Pour le moment je veux simplement dire que j’ai perdu une amie. De ces grandes écrivaines qui vous donnent envie d’écrire et de lire encore et encore pour que le monde soit moins lourd, un peu moins unisexe peut-être, comme on disait autrefois, un peu moins masculin, pour être franche, plus fantaisiste et plus profond.

Parce que c’était une ainée réellement inspirante, si peu écrasante.

C’est cela qui rend triste : elle était tellement présente, tellement drôle et brillante et subtile qu’on n’aurait pas dit un écrivain : des gens trop souvent imbus d’eux-mêmes, de leur écriture, soucieux de notoriété, de gloire, si préoccupés de leur éternité imaginaire. Et si peu fraternels.

On dit qu’elle était timide. La timidité, selon moi, est un état naturel de l’être humain, cela se voit très bien avec les enfants. Rayonnants et timides, cela se peut.

Tous les écrivains devraient s’imprégner du sentiment d’insuffisance et de la timidité des gens normaux. A vrai dire, cela s’appelle le naturel. La délicatesse aussi. Je ne disserterai pas aujourd’hui sur le fait avéré que c’est une façon d’être plus courante chez les écrivaines, pour le moment, que chez leurs collègues masculins. Côté non binaire, d’après mon expérience, cela dépend.

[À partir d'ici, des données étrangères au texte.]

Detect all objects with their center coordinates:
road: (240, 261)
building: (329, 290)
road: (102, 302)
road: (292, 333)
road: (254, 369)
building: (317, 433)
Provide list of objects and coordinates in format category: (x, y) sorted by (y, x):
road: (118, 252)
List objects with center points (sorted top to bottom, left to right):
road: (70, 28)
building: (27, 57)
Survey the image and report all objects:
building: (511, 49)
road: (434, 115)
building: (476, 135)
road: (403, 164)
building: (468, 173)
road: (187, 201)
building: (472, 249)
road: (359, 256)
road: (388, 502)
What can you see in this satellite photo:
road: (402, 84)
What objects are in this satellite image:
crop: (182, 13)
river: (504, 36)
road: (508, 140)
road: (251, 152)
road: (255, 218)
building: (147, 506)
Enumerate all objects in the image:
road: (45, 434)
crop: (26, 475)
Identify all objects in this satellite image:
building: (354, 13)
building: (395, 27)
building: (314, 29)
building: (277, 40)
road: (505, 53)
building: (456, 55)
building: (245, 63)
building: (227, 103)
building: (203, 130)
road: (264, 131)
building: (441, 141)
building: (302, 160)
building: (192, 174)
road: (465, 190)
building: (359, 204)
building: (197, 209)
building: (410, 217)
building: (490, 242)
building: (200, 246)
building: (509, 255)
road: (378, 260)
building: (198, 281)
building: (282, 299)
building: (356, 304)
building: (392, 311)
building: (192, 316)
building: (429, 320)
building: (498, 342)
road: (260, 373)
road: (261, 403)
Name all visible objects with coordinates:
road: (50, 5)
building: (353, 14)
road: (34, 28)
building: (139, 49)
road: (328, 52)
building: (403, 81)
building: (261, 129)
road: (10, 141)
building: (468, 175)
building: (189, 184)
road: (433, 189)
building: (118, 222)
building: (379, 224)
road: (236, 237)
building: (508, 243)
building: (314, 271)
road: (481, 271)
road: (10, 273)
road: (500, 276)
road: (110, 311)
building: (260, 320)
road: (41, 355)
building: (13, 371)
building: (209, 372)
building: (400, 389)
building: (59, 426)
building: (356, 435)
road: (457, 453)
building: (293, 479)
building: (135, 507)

Quoi dire à quelqu’un dont on ne sait rien (dans les Salons du Livre par exemple). Lui sourire. Lui poser des questions. Alice Munro avait le sourire le plus éclatant que j’aie jamais vu. Et les yeux les plus vifs.

Mais à quoi bon s’attarder sur cette perte, my loss, comme on dit en anglais. Vous êtes si peu nombreux à la connaître.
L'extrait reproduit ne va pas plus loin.